# Exercise:
Retype the lines of the listing exactly, starting with the line that contains "poginuo pješak, vozač pobjegao s mjesta" and going on through the line that contains "prisvojenog novca".

(Source data)

---

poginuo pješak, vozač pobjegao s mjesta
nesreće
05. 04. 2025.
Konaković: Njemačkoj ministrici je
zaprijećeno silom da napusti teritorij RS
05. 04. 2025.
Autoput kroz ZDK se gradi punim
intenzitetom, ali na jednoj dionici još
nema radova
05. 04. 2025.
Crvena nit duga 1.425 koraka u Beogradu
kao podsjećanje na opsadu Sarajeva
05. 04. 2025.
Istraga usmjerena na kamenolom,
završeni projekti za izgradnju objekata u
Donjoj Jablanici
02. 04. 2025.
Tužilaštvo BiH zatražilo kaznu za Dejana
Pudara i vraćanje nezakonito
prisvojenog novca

---

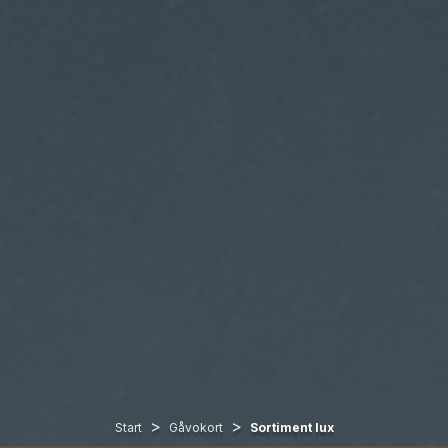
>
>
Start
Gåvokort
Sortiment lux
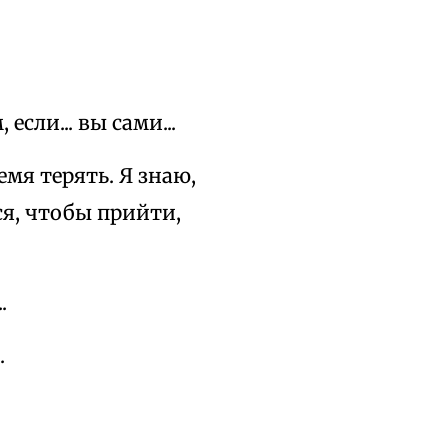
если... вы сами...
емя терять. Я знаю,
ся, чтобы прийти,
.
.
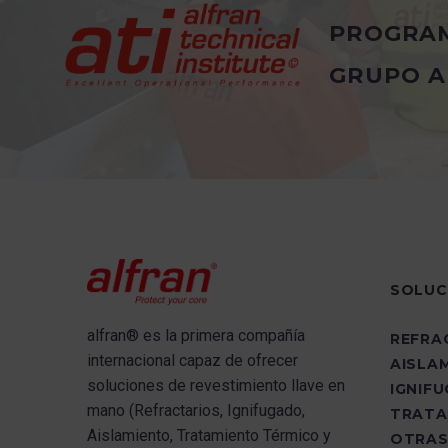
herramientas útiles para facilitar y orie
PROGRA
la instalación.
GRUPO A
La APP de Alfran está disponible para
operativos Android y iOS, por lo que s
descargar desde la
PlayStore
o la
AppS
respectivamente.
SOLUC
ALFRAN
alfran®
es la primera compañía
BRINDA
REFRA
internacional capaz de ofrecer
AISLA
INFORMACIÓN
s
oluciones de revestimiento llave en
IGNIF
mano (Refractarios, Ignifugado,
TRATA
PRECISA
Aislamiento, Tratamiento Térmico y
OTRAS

---

# Worked solution:
poginuo pješak, vozač pobjegao s mjesta
nesreće
05. 04. 2025.
Konaković: Njemačkoj ministrici je
zaprijećeno silom da napusti teritorij RS
05. 04. 2025.
Autoput kroz ZDK se gradi punim
intenzitetom, ali na jednoj dionici još
nema radova
05. 04. 2025.
Crvena nit duga 1.425 koraka u Beogradu
kao podsjećanje na opsadu Sarajeva
05. 04. 2025.
Istraga usmjerena na kamenolom,
završeni projekti za izgradnju objekata u
Donjoj Jablanici
02. 04. 2025.
Tužilaštvo BiH zatražilo kaznu za Dejana
Pudara i vraćanje nezakonito
prisvojenog novca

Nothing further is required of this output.